Personally, the lock issue gets overblown a lot, but at the same time there’s a genuine appeal to having a gun without the S&W interal locking system. I don’t have a problem with the lock…but I’d rather have guns without it, all things being equal. But we should focus on the really great stuff about this gun, like the sights. More small carry revolvers should come with night sights, and in fact this is the only one of my small carry guns that doesn’t wear Crimson Trace laser grips, because it has three dot trijicon night sights on it. They’re great! #tonythetiger

Smith & Wesson 640 Pro Series

The trigger has an apex j-frame kit in it, which means it’s also pretty excellent. It’s exactly 8 pounds, with a nice positive reset. The gun is also cut for moonclips, which I’m rather “meh” on in a carry gun. I don’t use them for carry or for my reloads, so it’s a feature that the gun doesn’t really need, in my opinion. But some people like that sort of thing, I guess. In my opinion, moonclips are reserved for competition guns, not carry.

This gun gets carried a lot. It’s my default belt gun for when I want something that’s easy to conceal and good to shoot, it sights by my nightstand along with a flashlight, it’s just a great little gun. Yes, I know carrying a j-frame will get me killed by ninjas, but I’m carrying the BEST j-frame ever, so I try to not worry about it.


  1. I was hoping you would talk more about the Ergo grip you have on that pistol. I had an airweight 638 that I really didn’t like to shoot because of the small grip, but adding a larger grip would have defeated the purpose of a pocket sized revolver. How controllable is the gun with this non-traditional grip? Does it still have a natural pointability or does the change in grip angle make it require more conscious effort to align the sights on the target?

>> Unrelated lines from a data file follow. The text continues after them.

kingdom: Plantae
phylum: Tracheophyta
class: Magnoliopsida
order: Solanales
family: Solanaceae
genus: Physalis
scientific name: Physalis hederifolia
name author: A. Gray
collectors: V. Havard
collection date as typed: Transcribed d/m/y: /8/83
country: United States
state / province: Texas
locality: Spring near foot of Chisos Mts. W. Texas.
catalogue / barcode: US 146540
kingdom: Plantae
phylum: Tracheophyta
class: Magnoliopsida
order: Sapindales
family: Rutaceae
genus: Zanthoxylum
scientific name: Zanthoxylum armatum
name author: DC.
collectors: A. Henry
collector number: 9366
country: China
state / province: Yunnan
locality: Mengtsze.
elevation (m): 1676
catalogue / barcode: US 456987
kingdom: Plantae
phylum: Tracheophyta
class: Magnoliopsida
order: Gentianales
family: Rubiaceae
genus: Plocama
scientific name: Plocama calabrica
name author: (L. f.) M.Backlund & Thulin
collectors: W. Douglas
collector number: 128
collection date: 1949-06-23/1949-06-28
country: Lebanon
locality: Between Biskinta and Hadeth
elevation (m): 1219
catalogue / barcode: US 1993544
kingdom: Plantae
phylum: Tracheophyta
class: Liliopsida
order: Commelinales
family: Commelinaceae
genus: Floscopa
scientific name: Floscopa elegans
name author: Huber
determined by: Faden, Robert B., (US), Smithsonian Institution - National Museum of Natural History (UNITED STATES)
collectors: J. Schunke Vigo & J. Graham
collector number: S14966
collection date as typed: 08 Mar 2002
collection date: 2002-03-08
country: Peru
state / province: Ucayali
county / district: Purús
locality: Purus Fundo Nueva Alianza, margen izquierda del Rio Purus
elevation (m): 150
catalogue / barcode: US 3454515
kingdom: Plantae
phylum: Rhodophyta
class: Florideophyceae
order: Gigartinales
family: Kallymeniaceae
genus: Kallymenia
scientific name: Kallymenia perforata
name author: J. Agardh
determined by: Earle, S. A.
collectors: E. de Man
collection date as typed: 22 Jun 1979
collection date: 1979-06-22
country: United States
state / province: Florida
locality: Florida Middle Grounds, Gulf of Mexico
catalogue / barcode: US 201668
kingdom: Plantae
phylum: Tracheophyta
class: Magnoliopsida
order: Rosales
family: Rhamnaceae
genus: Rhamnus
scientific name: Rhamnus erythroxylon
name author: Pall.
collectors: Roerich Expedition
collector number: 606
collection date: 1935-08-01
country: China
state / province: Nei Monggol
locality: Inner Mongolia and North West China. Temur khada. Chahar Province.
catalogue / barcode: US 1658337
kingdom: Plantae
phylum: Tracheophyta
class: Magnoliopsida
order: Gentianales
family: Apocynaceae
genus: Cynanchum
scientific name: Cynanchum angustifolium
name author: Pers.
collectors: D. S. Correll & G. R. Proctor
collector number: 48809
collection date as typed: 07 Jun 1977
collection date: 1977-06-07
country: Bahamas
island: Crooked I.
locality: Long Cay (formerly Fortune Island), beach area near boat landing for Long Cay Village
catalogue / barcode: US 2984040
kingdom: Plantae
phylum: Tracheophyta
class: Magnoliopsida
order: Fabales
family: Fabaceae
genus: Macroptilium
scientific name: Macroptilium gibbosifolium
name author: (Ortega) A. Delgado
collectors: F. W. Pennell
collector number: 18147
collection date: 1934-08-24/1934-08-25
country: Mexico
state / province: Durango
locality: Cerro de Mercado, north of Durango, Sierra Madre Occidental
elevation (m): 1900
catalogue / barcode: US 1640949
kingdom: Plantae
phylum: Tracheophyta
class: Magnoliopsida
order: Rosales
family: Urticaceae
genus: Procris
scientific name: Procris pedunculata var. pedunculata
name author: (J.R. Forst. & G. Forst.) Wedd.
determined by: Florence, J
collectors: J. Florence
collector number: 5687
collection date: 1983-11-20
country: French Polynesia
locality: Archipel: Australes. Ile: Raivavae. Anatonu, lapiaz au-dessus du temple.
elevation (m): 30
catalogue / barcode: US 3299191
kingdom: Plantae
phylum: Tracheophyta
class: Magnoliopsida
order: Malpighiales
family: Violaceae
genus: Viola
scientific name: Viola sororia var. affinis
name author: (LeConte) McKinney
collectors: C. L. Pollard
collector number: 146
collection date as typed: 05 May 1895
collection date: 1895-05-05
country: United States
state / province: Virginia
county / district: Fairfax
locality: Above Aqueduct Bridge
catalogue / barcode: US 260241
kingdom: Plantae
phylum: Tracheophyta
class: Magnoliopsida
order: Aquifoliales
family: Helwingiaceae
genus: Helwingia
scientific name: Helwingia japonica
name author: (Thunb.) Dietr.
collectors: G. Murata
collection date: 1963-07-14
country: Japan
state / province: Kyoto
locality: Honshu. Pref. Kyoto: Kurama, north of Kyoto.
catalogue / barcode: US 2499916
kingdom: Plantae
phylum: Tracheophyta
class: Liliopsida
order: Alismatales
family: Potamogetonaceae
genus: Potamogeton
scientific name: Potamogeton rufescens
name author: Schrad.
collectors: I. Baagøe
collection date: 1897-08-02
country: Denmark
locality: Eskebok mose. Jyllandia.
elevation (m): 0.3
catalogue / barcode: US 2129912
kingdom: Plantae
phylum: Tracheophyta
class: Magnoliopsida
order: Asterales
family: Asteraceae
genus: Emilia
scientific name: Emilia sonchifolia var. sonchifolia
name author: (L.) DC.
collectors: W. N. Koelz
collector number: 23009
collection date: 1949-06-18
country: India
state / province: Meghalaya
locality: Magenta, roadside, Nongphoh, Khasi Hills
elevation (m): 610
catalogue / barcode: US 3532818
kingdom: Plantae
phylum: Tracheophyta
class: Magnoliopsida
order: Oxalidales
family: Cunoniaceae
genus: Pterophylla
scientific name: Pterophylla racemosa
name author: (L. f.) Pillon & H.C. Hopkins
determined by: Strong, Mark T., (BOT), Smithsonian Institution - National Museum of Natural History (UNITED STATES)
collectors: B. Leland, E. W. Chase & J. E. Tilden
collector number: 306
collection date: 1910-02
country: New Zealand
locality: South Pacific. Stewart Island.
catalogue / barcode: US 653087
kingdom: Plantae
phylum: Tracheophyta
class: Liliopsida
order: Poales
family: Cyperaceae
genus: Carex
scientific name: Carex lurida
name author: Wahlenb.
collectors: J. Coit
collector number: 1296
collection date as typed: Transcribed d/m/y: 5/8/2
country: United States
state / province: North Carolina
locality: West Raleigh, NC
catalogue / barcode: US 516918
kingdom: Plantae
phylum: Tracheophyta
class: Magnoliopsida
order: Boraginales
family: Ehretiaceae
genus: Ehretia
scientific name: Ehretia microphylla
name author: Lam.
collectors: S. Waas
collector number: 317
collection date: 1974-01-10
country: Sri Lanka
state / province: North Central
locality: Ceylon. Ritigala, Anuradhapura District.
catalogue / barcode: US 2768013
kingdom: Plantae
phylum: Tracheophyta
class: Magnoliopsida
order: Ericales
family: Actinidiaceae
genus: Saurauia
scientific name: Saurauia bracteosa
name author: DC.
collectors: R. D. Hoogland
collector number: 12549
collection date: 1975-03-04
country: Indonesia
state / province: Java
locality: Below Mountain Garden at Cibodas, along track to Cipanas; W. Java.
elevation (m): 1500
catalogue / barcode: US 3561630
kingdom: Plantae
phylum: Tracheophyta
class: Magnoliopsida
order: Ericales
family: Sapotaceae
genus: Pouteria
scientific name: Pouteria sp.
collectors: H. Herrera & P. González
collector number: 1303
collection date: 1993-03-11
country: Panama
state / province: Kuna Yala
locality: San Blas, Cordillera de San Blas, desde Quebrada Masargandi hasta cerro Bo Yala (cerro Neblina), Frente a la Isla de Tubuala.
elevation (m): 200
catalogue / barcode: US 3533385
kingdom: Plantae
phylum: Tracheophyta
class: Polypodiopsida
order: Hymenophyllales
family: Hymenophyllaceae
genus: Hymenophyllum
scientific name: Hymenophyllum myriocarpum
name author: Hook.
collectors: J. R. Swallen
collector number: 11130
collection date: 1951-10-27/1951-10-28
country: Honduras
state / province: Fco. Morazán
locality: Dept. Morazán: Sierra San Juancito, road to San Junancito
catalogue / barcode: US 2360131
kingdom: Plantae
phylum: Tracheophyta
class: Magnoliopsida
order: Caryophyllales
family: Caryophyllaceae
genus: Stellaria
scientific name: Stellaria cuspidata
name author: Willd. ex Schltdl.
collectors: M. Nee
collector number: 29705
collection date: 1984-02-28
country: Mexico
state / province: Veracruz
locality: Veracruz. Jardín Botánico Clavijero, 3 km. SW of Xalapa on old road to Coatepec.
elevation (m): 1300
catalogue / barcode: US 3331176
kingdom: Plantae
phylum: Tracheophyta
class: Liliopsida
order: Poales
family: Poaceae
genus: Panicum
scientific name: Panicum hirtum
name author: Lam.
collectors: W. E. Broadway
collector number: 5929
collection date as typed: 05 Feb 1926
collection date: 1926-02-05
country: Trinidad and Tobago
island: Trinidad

    1. The Ergo grip produces nearly the same grip angle as a Glock.

      That is either a feature or a bug, depending on how you feel about Glocks.

      1. Interesting. I would have guessed based on the picture it would be a much steeper angle. Maybe I’ll have to track down a J frame and give them another shot

  2. Years ago, I had the 9mm equivalent to this gun, the 940. It was a couple ounces heavier and had the old plain sights, but the big deal was the moonclips.
    We since have restored citizen carry and the moonclip offers a huge advantage when loading and clearing are frequently necessary, such as in Illinois with its 23 million prohibited locations.
    Unloading a semi ruins the ammunition in short order: I’ve had my .45 HSTs go bad after only two or three chamberings (check your overall length!).
    Unloading a revo in a compromised location such as your car means spilled cartridges on the floor, in the cupholders, inside the seats…
    Moons have some notable advantages!

  3. It is indeed a great little firearm. I’ve got the “2-finger” CT grips on mine, and frankly, it carries great in my jeans pocket.

  4. 357 Magnum is good for three ninjas per shot versus 9mm’s single ninja. The flame alone may account for a fourth ninja. I am sure you will do fine.

    Does the Ergo grip make the gun more difficult to hide? Does it help with recoil?